I had the opportunity today to read a very thoughtful article about a meeting of Catholic physicians who are helping their very ill patients to wrestle with hard decisions about whether to utilize palliative care in place of active treatment with mechanical life support. The organization is the Catholic Health Association of the United States (CHA) and the online newsletter article in the section on Physicians Articles is called “Pathways to Convergence: EXAMINING DIVERSE PERSPECTIVES OF CATHOLICS ON ADVANCE CARE PLANNING, PALLIATIVE CARE, AND END-OF-LIFE CARE IN THE UNITED STATES,” subtitled ” Untangling the Gordian Knot of Language and Attitude about Palliative Care and Advance Care Planning: Pathways to Convergence,”

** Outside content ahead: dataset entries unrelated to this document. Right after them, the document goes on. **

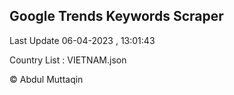 

## Google Trends Keywords Scraper 
 
Last Update 06-04-2023 , 13:01:43

Country List :
VIETNAM.json



© Abdul Muttaqin 
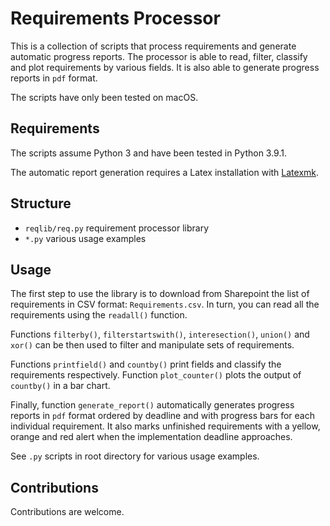 # Requirements Processor

This is a collection of scripts that process requirements and generate automatic progress reports. The processor is able to read, filter, classify and plot requirements by various fields. It is also able to generate progress reports in `pdf` format.

The scripts have only been tested on macOS.

## Requirements

The scripts assume Python 3 and have been tested in Python 3.9.1.

The automatic report generation requires a Latex installation with [Latexmk](https://mg.readthedocs.io/latexmk.html).

## Structure

* `reqlib/req.py` requirement processor library
* `*.py` various usage examples

## Usage

The first step to use the library is to download from Sharepoint the list of requirements in CSV format: `Requirements.csv`. In turn, you can read all the requirements using the `readall()` function.

Functions `filterby()`, `filterstartswith()`, `interesection()`, `union()` and `xor()` can be then used to filter and manipulate sets of requirements.

Functions `printfield()` and `countby()` print fields and classify the requirements respectively. Function `plot_counter()` plots the output of `countby()` in a bar chart.

Finally, function `generate_report()` automatically generates progress reports in `pdf` format ordered by deadline and with progress bars for each individual requirement. It also marks unfinished requirements with a yellow, orange and red alert when the implementation deadline approaches.

See `.py` scripts in root directory for various usage examples.

## Contributions

Contributions are welcome.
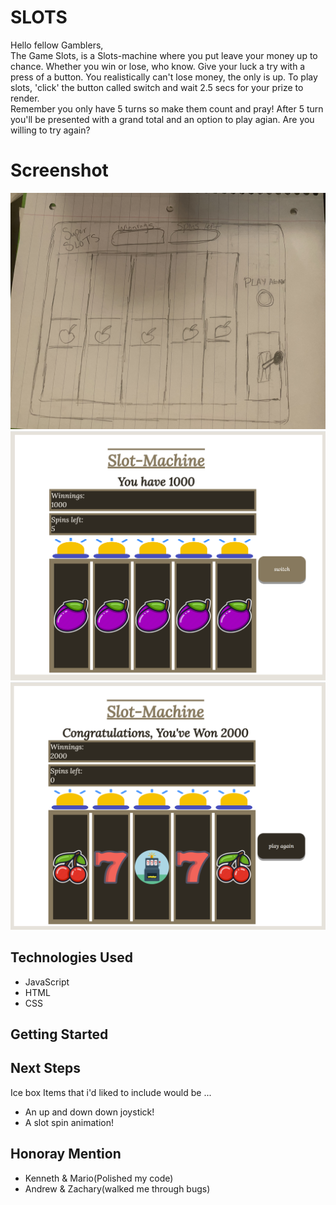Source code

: # SLOTS
Hello fellow Gamblers, <br />
The Game Slots, is a Slots-machine where you put leave your money up to chance. Whether you win or lose, who know. Give your luck a try with a press of a button. You realistically can't lose money, the only is up. To play slots, 'click' the button called switch and wait 2.5 secs for your prize to render.  <br />
Remember you only have 5 turns so make them count and pray! After 5 turn you'll be presented with a grand total and an option to play agian. Are you willing to try again?

# Screenshot

<img src="wireframe/IMG-7851.jpeg">
<img src="wireframe/Screenshot 2022-07-08 012112.png">
<img src="wireframe/finished slots.png">

## Technologies Used

- JavaScript
- HTML
- CSS

## Getting Started

<a href="https://jesusi3.github.io/slots/"></a>

## Next Steps
Ice box Items that i'd liked to include would be ...<br />
- An up and down down joystick!<br />
- A slot spin animation!<br />

## Honoray Mention
- Kenneth & Mario(Polished my code)<br />
- Andrew & Zachary(walked me through bugs)
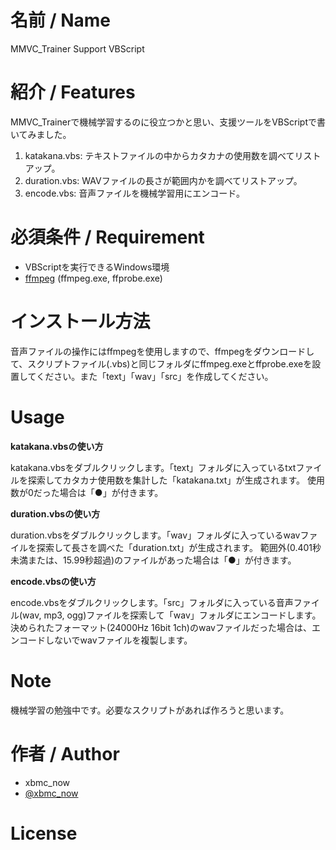 # 名前 / Name

MMVC_Trainer Support VBScript

# 紹介 / Features

MMVC_Trainerで機械学習するのに役立つかと思い、支援ツールをVBScriptで書いてみました。

1. katakana.vbs: テキストファイルの中からカタカナの使用数を調べてリストアップ。
2. duration.vbs: WAVファイルの長さが範囲内かを調べてリストアップ。
3. encode.vbs: 音声ファイルを機械学習用にエンコード。


# 必須条件 / Requirement

* VBScriptを実行できるWindows環境
* [ffmpeg](https://ffmpeg.org/) (ffmpeg.exe, ffprobe.exe) 

# インストール方法

音声ファイルの操作にはffmpegを使用しますので、ffmpegをダウンロードして、スクリプトファイル(.vbs)と同じフォルダにffmpeg.exeとffprobe.exeを設置してください。また「text」「wav」「src」を作成してください。

# Usage

**katakana.vbsの使い方**

katakana.vbsをダブルクリックします。「text」フォルダに入っているtxtファイルを探索してカタカナ使用数を集計した「katakana.txt」が生成されます。
使用数が0だった場合は「●」が付きます。


**duration.vbsの使い方**

duration.vbsをダブルクリックします。「wav」フォルダに入っているwavファイルを探索して長さを調べた「duration.txt」が生成されます。
範囲外(0.401秒未満または、15.99秒超過)のファイルがあった場合は「●」が付きます。


**encode.vbsの使い方**

encode.vbsをダブルクリックします。「src」フォルダに入っている音声ファイル(wav, mp3, ogg)ファイルを探索して「wav」フォルダにエンコードします。
決められたフォーマット(24000Hz 16bit 1ch)のwavファイルだった場合は、エンコードしないでwavファイルを複製します。


# Note

機械学習の勉強中です。必要なスクリプトがあれば作ろうと思います。

# 作者 / Author

* xbmc_now
* [@xbmc_now](https://twitter.com/xbmc_now)

# License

The article reports on the findings that stemmed from a 2015 initiative in which the Pew Charitable Trusts “gathered a group of six Catholic ethicists who worked in and with the Catholic health ministry from a variety of perspectives. All of them served as resources to help organizations in the ministry remain faithful to and compliant with Catholic teaching. Serving as a kind of steering committee, this initial group sketched out a framework for a project that would look at three main topics in Catholic health care” [including] …”:3. the specific issues and decisions made by patients and families and providers in the setting of living with serious illness and, ultimately, dying from it.”

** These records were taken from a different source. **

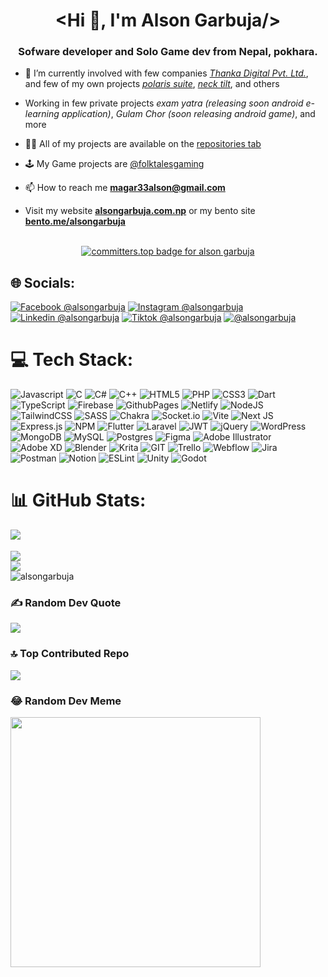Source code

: <h1 align="center">&lt;Hi 👋, I'm Alson Garbuja/&gt;</h1>
<h3 align="center">Sofware developer and Solo Game dev from Nepal, pokhara.</h3>

- 🔭 I’m currently involved with few companies [*Thanka Digital Pvt. Ltd.*](https://github.com/thanka-digital), and few of my own projects [*polaris suite*](https://github.com/alsongarbuja/polaris-suite), [*neck tilt*](https://github.com/alsongarbuja/neck_tilt), and others 

- Working in few private projects *exam yatra (releasing soon android e-learning application)*, *Gulam Chor (soon releasing android game)*, and more

- 👨‍💻 All of my projects are available on the [repositories tab](https://github.com/alsongarbuja?tab=repositories)

- 🕹️ My Game projects are [@folktalesgaming](https://github.com/folktalesgaming)

- 📫 How to reach me **[magar33alson@gmail.com](mailto:magar33alson@gmail.com)**

- Visit my website **[alsongarbuja.com.np](https://alsongarbuja.com.np)** or my bento site **[bento.me/alsongarbuja](https://bento.me/alsongarbuja)**

<br/>

<div align="center">
  <a href="https://user-badge.committers.top/nepal/alsongarbuja">
    <img src="https://user-badge.committers.top/nepal/alsongarbuja.svg" alt="committers.top badge for alson garbuja" />
  </a>
</div>

## 🌐 Socials:
[![Facebook @alsongarbuja](https://img.shields.io/badge/@alsongarbuja-%231877F2.svg?logo=Facebook&logoColor=white)](https://facebook.com/alsongarbuja) [![Instagram @alsongarbuja](https://img.shields.io/badge/@alsongarbuja-%23E4405F.svg?logo=Instagram&logoColor=white)](https://instagram.com/alsongarbuja) [![Linkedin @alsongarbuja](https://img.shields.io/badge/Connect_@alsongarbuja-%230077B5.svg?logo=linkedin&logoColor=white)](https://linkedin.com/in/alsongarbuja) [![Tiktok @alsongarbuja](https://img.shields.io/badge/@alsongarbuja-%23000000.svg?logo=TikTok&logoColor=white)](https://tiktok.com/@alsongarbuja) [![@alsongarbuja](https://img.shields.io/twitter/url/https/twitter.com/alsongarbuja.svg?style=social&label=Follow%20%40alsongarbuja)](https://twitter.com/alsongarbuja) 

# 💻 Tech Stack:
![Javascript](https://img.shields.io/badge/javascript-yellow?style=for-the-badge&logo=javascript&logoColor=white) ![C](https://img.shields.io/badge/c-%2300599C.svg?style=for-the-badge&logo=c&logoColor=white) ![C#](https://img.shields.io/badge/c%23-%23239120.svg?style=for-the-badge&logo=c-sharp&logoColor=white) ![C++](https://img.shields.io/badge/c++-%2300599C.svg?style=for-the-badge&logo=c%2B%2B&logoColor=white) ![HTML5](https://img.shields.io/badge/html5-%23E34F26.svg?style=for-the-badge&logo=html5&logoColor=white) ![PHP](https://img.shields.io/badge/php-%23777BB4.svg?style=for-the-badge&logo=php&logoColor=white) ![CSS3](https://img.shields.io/badge/css3-%231572B6.svg?style=for-the-badge&logo=css3&logoColor=white) ![Dart](https://img.shields.io/badge/dart-%230175C2.svg?style=for-the-badge&logo=dart&logoColor=white) ![TypeScript](https://img.shields.io/badge/typescript-%23007ACC.svg?style=for-the-badge&logo=typescript&logoColor=white) ![Firebase](https://img.shields.io/badge/firebase-%23039BE5.svg?style=for-the-badge&logo=firebase) ![GithubPages](https://img.shields.io/badge/github%20pages-121013?style=for-the-badge&logo=github&logoColor=white) ![Netlify](https://img.shields.io/badge/netlify-%23000000.svg?style=for-the-badge&logo=netlify&logoColor=#00C7B7) ![NodeJS](https://img.shields.io/badge/node.js-6DA55F?style=for-the-badge&logo=node.js&logoColor=white) ![TailwindCSS](https://img.shields.io/badge/tailwindcss-%2338B2AC.svg?style=for-the-badge&logo=tailwind-css&logoColor=white) ![SASS](https://img.shields.io/badge/SASS-hotpink.svg?style=for-the-badge&logo=SASS&logoColor=white) ![Chakra](https://img.shields.io/badge/chakra-%234ED1C5.svg?style=for-the-badge&logo=chakraui&logoColor=white) ![Socket.io](https://img.shields.io/badge/Socket.io-black?style=for-the-badge&logo=socket.io&badgeColor=010101) ![Vite](https://img.shields.io/badge/vite-%23646CFF.svg?style=for-the-badge&logo=vite&logoColor=white) ![Next JS](https://img.shields.io/badge/Next-black?style=for-the-badge&logo=next.js&logoColor=white) ![Express.js](https://img.shields.io/badge/express.js-%23404d59.svg?style=for-the-badge&logo=express&logoColor=%2361DAFB) ![NPM](https://img.shields.io/badge/NPM-%23CB3837.svg?style=for-the-badge&logo=npm&logoColor=white) ![Flutter](https://img.shields.io/badge/Flutter-%2302569B.svg?style=for-the-badge&logo=Flutter&logoColor=white) ![Laravel](https://img.shields.io/badge/laravel-%23FF2D20.svg?style=for-the-badge&logo=laravel&logoColor=white) ![JWT](https://img.shields.io/badge/JWT-black?style=for-the-badge&logo=JSON%20web%20tokens) ![jQuery](https://img.shields.io/badge/jquery-%230769AD.svg?style=for-the-badge&logo=jquery&logoColor=white) ![WordPress](https://img.shields.io/badge/WordPress-%23117AC9.svg?style=for-the-badge&logo=WordPress&logoColor=white) ![MongoDB](https://img.shields.io/badge/MongoDB-%234ea94b.svg?style=for-the-badge&logo=mongodb&logoColor=white) ![MySQL](https://img.shields.io/badge/mysql-%2300000f.svg?style=for-the-badge&logo=mysql&logoColor=white) ![Postgres](https://img.shields.io/badge/postgres-%23316192.svg?style=for-the-badge&logo=postgresql&logoColor=white) ![Figma](https://img.shields.io/badge/figma-%23F24E1E.svg?style=for-the-badge&logo=figma&logoColor=white) ![Adobe Illustrator](https://img.shields.io/badge/adobe%20illustrator-%23FF9A00.svg?style=for-the-badge&logo=adobe%20illustrator&logoColor=white) ![Adobe XD](https://img.shields.io/badge/Adobe%20XD-470137?style=for-the-badge&logo=Adobe%20XD&logoColor=#FF61F6) ![Blender](https://img.shields.io/badge/blender-%23F5792A.svg?style=for-the-badge&logo=blender&logoColor=white) ![Krita](https://img.shields.io/badge/Krita-203759?style=for-the-badge&logo=krita&logoColor=EEF37B) ![GIT](https://img.shields.io/badge/Git-fc6d26?style=for-the-badge&logo=git&logoColor=white) ![Trello](https://img.shields.io/badge/Trello-%23026AA7.svg?style=for-the-badge&logo=Trello&logoColor=white) ![Webflow](https://img.shields.io/badge/Webflow-4353FF?style=for-the-badge&logo=webflow&logoColor=white) ![Jira](https://img.shields.io/badge/jira-%230A0FFF.svg?style=for-the-badge&logo=jira&logoColor=white) ![Postman](https://img.shields.io/badge/Postman-FF6C37?style=for-the-badge&logo=postman&logoColor=white) ![Notion](https://img.shields.io/badge/Notion-%23000000.svg?style=for-the-badge&logo=notion&logoColor=white) ![ESLint](https://img.shields.io/badge/ESLint-4B3263?style=for-the-badge&logo=eslint&logoColor=white) ![Unity](https://img.shields.io/badge/unity-black?style=for-the-badge&logo=unity) ![Godot](https://img.shields.io/badge/godot-%23007ACC?style=for-the-badge&logo=godot-engine&logoColor=white)
# 📊 GitHub Stats:
<img src="https://awesome-github-stats.azurewebsites.net/user-stats/alsongarbuja?cardType=octocat&theme=blueberry&count_private=true" align="left" /><br/><br />
![](https://github-readme-streak-stats.herokuapp.com/?user=alsongarbuja&theme=blueberry&hide_border=false)<br/>
![](https://github-readme-stats.vercel.app/api/top-langs/?username=alsongarbuja&theme=blueberry&hide_border=false&include_all_commits=false&count_private=true&layout=compact)<br />
<img src="https://github-profile-trophy.vercel.app/?username=alsongarbuja&theme=nord&column=-1&margin-w=15" alt="alsongarbuja" />

### ✍️ Random Dev Quote
![](https://quotes-github-readme.vercel.app/api?type=horizontal&theme=radical)

### 🔝 Top Contributed Repo
![](https://github-contributor-stats.vercel.app/api?username=alsongarbuja&limit=5&theme=onedark&combine_all_yearly_contributions=true)

### 😂 Random Dev Meme
<img src='https://randommeme-five.vercel.app/' style="height: 400px;"/>

<!-- Proudly created with GPRM ( https://gprm.itsvg.in ) -->
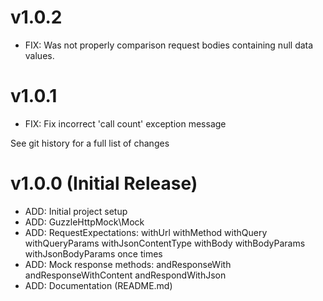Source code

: # v1.0.2

* FIX: Was not properly comparison request bodies containing null data values.

# v1.0.1

* FIX: Fix incorrect 'call count' exception message

See git history for a full list of changes

# v1.0.0 (Initial Release)

* ADD: Initial project setup
* ADD: GuzzleHttpMock\Mock
* ADD: RequestExpectations:
    withUrl
    withMethod
    withQuery
    withQueryParams
    withJsonContentType
    withBody
    withBodyParams
    withJsonBodyParams
    once
    times
* ADD: Mock response methods:
    andResponseWith
    andResponseWithContent
    andRespondWithJson
* ADD: Documentation (README.md)
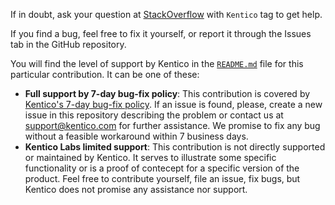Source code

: If in doubt, ask your question at [StackOverflow](https://stackoverflow.com) with `Kentico` tag to get help.

If you find a bug, feel free to fix it yourself, or report it through the Issues tab in the GitHub repository.

You will find the level of support by Kentico in the [`README.md`](./README.md) file for this particular contribution. It can be one of these:

* __Full support by 7-day bug-fix policy__: This contribution is covered by [Kentico's 7-day bug-fix policy](https://www.kentico.com/platforms/kentico-xperience-13/roadmap/product-support-lifecycle). If an issue is found, please, create a new issue in this repository describing the problem or contact us at [support@kentico.com](mailto:support@kentico.com) for further assistance. We promise to fix any bug without a feasible workaround within 7 business days.
* __Kentico Labs limited support__: This contribution is not directly supported or maintained by Kentico. It serves to illustrate some specific functionality or is a proof of contecept for a specific version of the product. Feel free to contribute yourself, file an issue, fix bugs, but Kentico does not promise any assistance nor support.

The article goes on to report that “Pathways to Convergence, a project supported by The Pew Charitable Trusts, enabled a broad array of clergy, clinicians, practitioners and ethicists to explore Catholic perspectives on these issues for more than a year. Participants engaged in a series of in-depth conversations on how Catholics accompany the sick and dying, how end-of-life medical decisions are made and what role the church has in promoting its message and vision in the public square. It was acknowledged at the outset that although Catholics share many strongly held views that converge, they also hold divergent views and practices that cause confusion and misunderstanding. The project was established with the hope that, through a respectful exploration of the convergence and divergence of views, participants could recognize a path forward that would enable Catholics to speak more clearly and distinctly about these issues to one another and to others as well. …”

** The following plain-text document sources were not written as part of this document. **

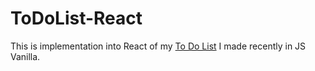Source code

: # ToDoList-React
This is implementation into React of my [To Do List](https://github.com/pecet3/toDoList) I made recently in JS Vanilla.
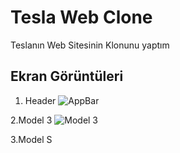 # Tesla Web Clone

Teslanın Web Sitesinin Klonunu yaptım


## Ekran Görüntüleri

1. Header
![AppBar](https://github.com/nzo2004/Tesla-Web-Clone/assets/111644119/faf63bf6-07f7-44b3-b84c-87f7f963ee6e)


2.Model 3
![Model  3](https://github.com/nzo2004/Tesla-Web-Clone/assets/111644119/3e2a00aa-be21-49a2-be75-373cff12ca38)

3.Model S
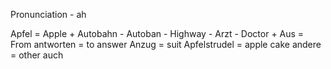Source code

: Pronunciation - ah

Apfel = Apple +
Autobahn - Autoban - Highway -
Arzt - Doctor +
Aus = From
antworten = to answer
Anzug = suit
Apfelstrudel = apple cake
andere = other
auch
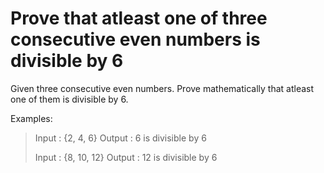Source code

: # Prove that atleast one of three consecutive even numbers is divisible by 6
Given three consecutive even numbers. Prove mathematically that atleast one of them is divisible by 6.

Examples:

> Input : {2, 4, 6}
> Output : 6 is divisible by 6
>
> Input : {8, 10, 12}
> Output : 12 is divisible by 6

Discussions between physician and patient, or patient and nurse practitioner, about care at end of life are challenging, sensitive, and fraught with the difficulty of accepting certain medical inevitabilities without giving up hope. One’s concept of what constitutes good life at end of life must be explored. Individuals can sign advance directives, and patients or their authorized proxies can confer with physicians about POLST – Physicians Orders for Life Sustaining Treatment — that become part of the medical record both in and out of the hospital. Above all, the issues need to be explored with the team that is important to the patient, which will often include clergy as well as health care personnel and trusted family members.